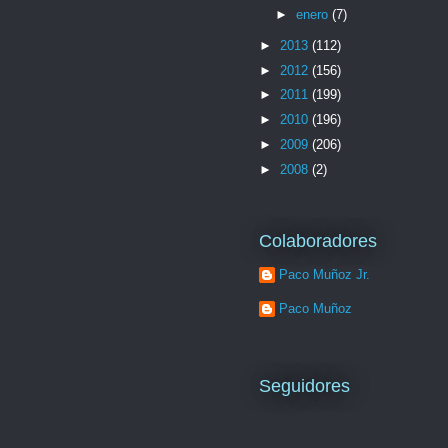
►
enero
(7)
►
2013
(112)
►
2012
(156)
►
2011
(199)
►
2010
(196)
►
2009
(206)
►
2008
(2)
Colaboradores
Paco Muñoz Jr.
Paco Muñoz
Seguidores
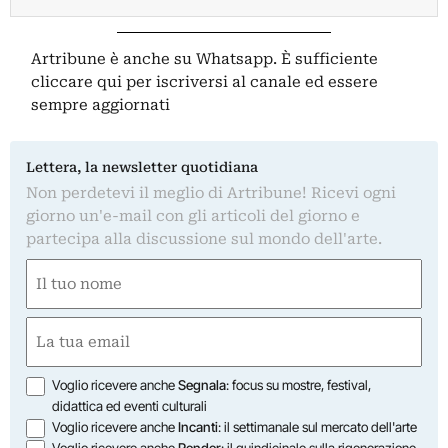
Artribune è anche su Whatsapp. È sufficiente
cliccare qui
per iscriversi al canale ed essere
sempre aggiornati
Lettera, la newsletter quotidiana
Non perdetevi il meglio di Artribune! Ricevi ogni
giorno un'e-mail con gli articoli del giorno e
partecipa alla discussione sul mondo dell'arte.
Nome
(Required)
First
Email
(Required)
Opzioni
Voglio ricevere anche
Segnala
: focus su mostre, festival,
didattica ed eventi culturali
Voglio ricevere anche
Incanti
: il settimanale sul mercato dell'arte
Voglio ricevere anche
Render
: il quindicinale sulla rigenerazione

*-*-*

• [ASSIGNMENT] Lines from the start of the material through the line containing "sempre aggiornati" are to be restated word for word; no picture may be included.

• [RESPONSE AREA]
►
enero
(7)
►
2013
(112)
►
2012
(156)
►
2011
(199)
►
2010
(196)
►
2009
(206)
►
2008
(2)
Colaboradores
Paco Muñoz Jr.
Paco Muñoz
Seguidores
Artribune è anche su Whatsapp. È sufficiente
cliccare qui
per iscriversi al canale ed essere
sempre aggiornati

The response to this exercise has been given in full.